» **Assigned task**
Please retype the data in full and exactly; the pictures are not part of the copy.

» **The data**
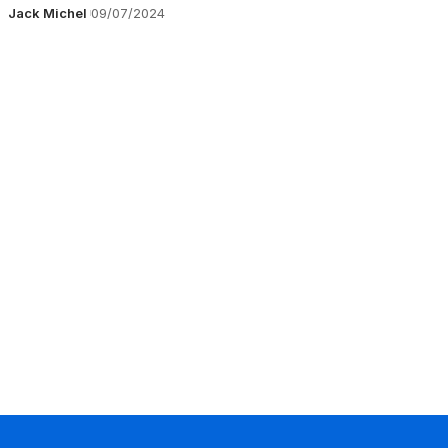
Jack Michel
09/07/2024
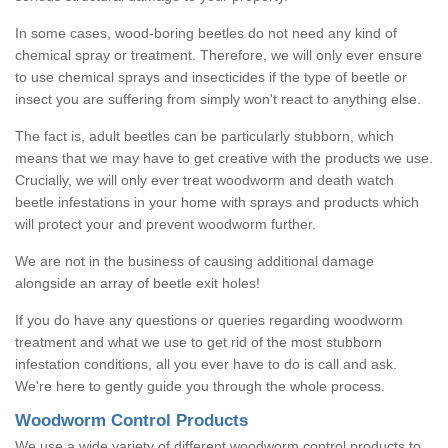
In some cases, wood-boring beetles do not need any kind of
chemical spray or treatment. Therefore, we will only ever ensure
to use chemical sprays and insecticides if the type of beetle or
insect you are suffering from simply won't react to anything else.
The fact is, adult beetles can be particularly stubborn, which
means that we may have to get creative with the products we use.
Crucially, we will only ever treat woodworm and death watch
beetle infestations in your home with sprays and products which
will protect your and prevent woodworm further.
We are not in the business of causing additional damage
alongside an array of beetle exit holes!
If you do have any questions or queries regarding woodworm
treatment and what we use to get rid of the most stubborn
infestation conditions, all you ever have to do is call and ask.
We're here to gently guide you through the whole process.
Woodworm Control Products
We use a wide variety of different woodworm control products to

» **Finished exercise**
Jack Michel
09/07/2024
In some cases, wood-boring beetles do not need any kind of
chemical spray or treatment. Therefore, we will only ever ensure
to use chemical sprays and insecticides if the type of beetle or
insect you are suffering from simply won't react to anything else.
The fact is, adult beetles can be particularly stubborn, which
means that we may have to get creative with the products we use.
Crucially, we will only ever treat woodworm and death watch
beetle infestations in your home with sprays and products which
will protect your and prevent woodworm further.
We are not in the business of causing additional damage
alongside an array of beetle exit holes!
If you do have any questions or queries regarding woodworm
treatment and what we use to get rid of the most stubborn
infestation conditions, all you ever have to do is call and ask.
We're here to gently guide you through the whole process.
Woodworm Control Products
We use a wide variety of different woodworm control products to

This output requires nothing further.